Hi. I'm using ispconfig with nginx to host a few websites. Lately i've started monitoring uptime on some of the sites. And after that i've noticed that whenever I make some changes to one website, most other sites are affected. It might seem that nginx does a restart instead of reload. Is this intended to be like this or might I have a misconfiguration somewhere? If I might have set up something wrong, where would I start to look?
Current setup is: 1 x webserver with nginx 2 x DNS servers. Is perhaps 1 more webserver needed to keep this from happening everyime something changes on one website?
I see. Is there any way to contain it only to the changed website? Perhaps using some kind of cache, redundancy or CDN? What would be the suggested way to approach something like that?
Such a restart usually does not really cause downtime, it will only interrupt the current connections. What is the downtime you are seeing and how many sites are hosted on this server?
The downtime is very short. 1-10 seconds perhaps. Depending on which kind of change is done, fetching new certificates seems to cause the longest downtime and changing nginx directives is the shortest, but it is still enough to trigger uptime kuma to see the some of the services as down every time a change is made. Downtime seems to be during the "changes"-icon with a number up at top is present and applying the changes. If I was to try fetching the website during this period it gives me a yellow 502 server error page. The server has approximately 50 active websites, whereas 10 of them are actual websites, the rest is mostly reverse proxies, subdomains and such. Server is not under any kind of hard load either.

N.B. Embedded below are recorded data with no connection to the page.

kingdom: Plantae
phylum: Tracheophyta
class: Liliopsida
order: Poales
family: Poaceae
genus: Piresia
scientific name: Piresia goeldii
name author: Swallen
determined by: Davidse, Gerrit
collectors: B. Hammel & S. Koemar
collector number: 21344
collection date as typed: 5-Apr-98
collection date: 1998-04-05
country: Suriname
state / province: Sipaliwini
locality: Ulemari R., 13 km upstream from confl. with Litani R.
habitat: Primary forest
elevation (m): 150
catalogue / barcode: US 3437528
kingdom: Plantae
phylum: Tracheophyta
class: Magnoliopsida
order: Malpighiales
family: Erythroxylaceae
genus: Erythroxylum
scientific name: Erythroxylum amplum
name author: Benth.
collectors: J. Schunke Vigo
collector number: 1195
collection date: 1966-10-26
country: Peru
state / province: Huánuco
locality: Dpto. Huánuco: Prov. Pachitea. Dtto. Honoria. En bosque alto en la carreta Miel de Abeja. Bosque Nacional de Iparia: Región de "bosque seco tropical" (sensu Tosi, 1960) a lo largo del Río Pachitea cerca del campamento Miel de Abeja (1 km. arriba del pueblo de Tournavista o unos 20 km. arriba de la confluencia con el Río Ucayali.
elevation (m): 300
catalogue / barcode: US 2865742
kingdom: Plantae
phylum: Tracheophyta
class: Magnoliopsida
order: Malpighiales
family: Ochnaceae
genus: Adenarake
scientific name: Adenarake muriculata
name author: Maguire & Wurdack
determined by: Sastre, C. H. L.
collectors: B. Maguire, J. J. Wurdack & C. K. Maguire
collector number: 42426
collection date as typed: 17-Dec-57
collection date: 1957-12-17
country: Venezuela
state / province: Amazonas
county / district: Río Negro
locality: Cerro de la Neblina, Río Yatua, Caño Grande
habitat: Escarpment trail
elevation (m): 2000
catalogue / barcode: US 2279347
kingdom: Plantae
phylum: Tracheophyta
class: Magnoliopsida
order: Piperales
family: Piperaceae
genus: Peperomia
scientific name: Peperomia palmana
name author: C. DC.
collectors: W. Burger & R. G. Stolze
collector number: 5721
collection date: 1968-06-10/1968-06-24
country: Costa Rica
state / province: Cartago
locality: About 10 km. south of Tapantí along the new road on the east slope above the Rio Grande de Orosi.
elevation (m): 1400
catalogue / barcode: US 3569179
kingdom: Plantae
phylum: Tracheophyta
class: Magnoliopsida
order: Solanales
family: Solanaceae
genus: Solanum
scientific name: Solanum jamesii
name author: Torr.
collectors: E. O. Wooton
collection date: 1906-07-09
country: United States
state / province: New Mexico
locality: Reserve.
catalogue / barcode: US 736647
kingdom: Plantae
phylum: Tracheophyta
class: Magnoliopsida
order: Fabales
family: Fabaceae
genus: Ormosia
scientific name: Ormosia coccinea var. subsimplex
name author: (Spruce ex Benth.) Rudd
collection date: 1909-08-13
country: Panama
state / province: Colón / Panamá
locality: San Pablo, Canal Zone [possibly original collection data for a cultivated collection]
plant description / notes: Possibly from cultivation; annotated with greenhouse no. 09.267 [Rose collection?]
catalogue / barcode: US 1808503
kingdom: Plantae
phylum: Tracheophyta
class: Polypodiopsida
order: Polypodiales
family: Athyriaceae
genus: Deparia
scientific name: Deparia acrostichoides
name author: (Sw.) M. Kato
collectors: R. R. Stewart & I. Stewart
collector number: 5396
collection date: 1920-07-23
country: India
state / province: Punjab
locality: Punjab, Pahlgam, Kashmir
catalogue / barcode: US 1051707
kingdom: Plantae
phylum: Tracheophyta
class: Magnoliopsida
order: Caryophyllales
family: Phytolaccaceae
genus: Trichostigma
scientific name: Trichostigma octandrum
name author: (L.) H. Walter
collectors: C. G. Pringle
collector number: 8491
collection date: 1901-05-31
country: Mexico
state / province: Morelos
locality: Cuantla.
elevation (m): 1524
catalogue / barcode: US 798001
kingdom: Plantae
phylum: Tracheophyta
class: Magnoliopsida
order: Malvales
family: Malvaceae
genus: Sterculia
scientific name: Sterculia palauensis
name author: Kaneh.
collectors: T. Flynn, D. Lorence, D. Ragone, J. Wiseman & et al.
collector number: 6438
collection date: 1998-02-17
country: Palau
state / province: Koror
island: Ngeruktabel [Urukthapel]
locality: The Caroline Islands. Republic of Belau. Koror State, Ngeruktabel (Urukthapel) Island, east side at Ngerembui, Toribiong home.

A restart is a restart, doesn't really matter what the change is. I have seen such messages in other monitoring platforms as well, but within not even a second such a downtime is usually over. Eventually you can change the config regarding restarts. See System > Server config > server1.example.com > Web > "Test webserver configuration on restart". Disabling this will just reload, but the risk of crashing the whole server with a misconfiguration in e.g. the nginx directives is bigger.
I see. Thank you! I will think about it then. But good to know that it is intentional and not something I've misconfigured.